| WHAT THE TASK REQUIRES |
Read the lines of the data below and retrieve those with "марка".

| INFORMATION SHOWN |

══════

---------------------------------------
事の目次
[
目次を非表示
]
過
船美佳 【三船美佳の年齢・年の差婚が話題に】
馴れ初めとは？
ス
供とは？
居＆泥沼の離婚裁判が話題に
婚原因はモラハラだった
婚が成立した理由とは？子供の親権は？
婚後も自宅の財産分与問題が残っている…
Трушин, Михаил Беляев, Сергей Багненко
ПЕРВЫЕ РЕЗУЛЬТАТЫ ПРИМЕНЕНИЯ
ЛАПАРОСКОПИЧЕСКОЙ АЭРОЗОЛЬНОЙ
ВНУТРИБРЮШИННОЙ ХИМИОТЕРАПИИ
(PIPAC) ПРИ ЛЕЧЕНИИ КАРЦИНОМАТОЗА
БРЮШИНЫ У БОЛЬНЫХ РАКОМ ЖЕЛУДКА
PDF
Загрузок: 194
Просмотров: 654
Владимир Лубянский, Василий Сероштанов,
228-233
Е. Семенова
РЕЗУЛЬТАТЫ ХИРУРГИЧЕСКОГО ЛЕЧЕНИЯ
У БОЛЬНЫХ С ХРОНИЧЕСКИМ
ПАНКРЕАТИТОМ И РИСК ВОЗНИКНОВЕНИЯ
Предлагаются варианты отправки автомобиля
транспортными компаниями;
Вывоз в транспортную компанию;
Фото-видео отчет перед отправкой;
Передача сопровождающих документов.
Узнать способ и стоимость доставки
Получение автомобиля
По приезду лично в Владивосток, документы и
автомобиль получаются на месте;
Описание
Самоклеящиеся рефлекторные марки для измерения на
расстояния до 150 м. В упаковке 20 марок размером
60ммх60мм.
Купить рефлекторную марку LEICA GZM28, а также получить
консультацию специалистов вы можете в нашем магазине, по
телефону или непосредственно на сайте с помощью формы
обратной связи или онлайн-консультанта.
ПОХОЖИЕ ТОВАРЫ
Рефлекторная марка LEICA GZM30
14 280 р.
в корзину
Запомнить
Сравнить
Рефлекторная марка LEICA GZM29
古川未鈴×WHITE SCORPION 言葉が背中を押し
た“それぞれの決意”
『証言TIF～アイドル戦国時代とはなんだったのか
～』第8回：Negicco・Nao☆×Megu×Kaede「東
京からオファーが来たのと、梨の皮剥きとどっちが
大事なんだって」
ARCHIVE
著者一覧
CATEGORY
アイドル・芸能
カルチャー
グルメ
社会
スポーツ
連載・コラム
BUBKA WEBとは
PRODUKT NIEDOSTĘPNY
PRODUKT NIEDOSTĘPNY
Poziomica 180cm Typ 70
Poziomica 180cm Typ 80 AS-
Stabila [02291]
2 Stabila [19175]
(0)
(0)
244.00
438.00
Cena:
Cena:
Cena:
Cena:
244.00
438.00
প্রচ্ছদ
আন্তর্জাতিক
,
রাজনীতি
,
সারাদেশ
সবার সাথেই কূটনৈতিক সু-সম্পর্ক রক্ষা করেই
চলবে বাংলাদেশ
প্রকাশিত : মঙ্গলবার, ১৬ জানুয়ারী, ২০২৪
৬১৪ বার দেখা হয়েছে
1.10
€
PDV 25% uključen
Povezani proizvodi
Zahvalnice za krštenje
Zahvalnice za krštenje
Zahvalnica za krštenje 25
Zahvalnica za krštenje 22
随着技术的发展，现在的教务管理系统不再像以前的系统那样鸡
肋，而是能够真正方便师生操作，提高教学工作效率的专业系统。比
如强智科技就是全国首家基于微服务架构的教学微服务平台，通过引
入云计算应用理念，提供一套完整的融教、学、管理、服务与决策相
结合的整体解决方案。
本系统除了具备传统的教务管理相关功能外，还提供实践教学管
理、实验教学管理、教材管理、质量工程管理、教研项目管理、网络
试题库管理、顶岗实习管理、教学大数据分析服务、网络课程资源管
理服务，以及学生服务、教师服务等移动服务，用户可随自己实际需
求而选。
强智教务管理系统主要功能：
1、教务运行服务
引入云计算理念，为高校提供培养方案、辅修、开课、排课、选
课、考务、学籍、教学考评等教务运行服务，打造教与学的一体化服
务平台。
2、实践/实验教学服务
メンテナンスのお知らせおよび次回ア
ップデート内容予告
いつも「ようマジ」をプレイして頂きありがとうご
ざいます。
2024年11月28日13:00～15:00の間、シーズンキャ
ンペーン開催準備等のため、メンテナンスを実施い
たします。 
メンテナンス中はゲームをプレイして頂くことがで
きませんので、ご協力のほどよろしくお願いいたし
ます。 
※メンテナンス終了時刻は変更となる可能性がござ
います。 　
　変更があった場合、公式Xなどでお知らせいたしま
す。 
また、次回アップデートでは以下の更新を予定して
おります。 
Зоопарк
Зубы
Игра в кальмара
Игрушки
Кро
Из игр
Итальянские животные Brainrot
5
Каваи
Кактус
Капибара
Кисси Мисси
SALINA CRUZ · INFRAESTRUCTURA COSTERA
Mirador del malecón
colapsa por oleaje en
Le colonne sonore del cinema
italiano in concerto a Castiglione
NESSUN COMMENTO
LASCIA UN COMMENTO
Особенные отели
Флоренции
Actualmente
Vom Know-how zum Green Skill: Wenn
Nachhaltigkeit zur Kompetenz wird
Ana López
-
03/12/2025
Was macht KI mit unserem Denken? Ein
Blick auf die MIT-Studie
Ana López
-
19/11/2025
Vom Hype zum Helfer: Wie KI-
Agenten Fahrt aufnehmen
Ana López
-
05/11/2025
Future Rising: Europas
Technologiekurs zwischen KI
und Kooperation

══════

| RESPONSE TO THIS EXERCISE |
Рефлекторная марка LEICA GZM30
Рефлекторная марка LEICA GZM29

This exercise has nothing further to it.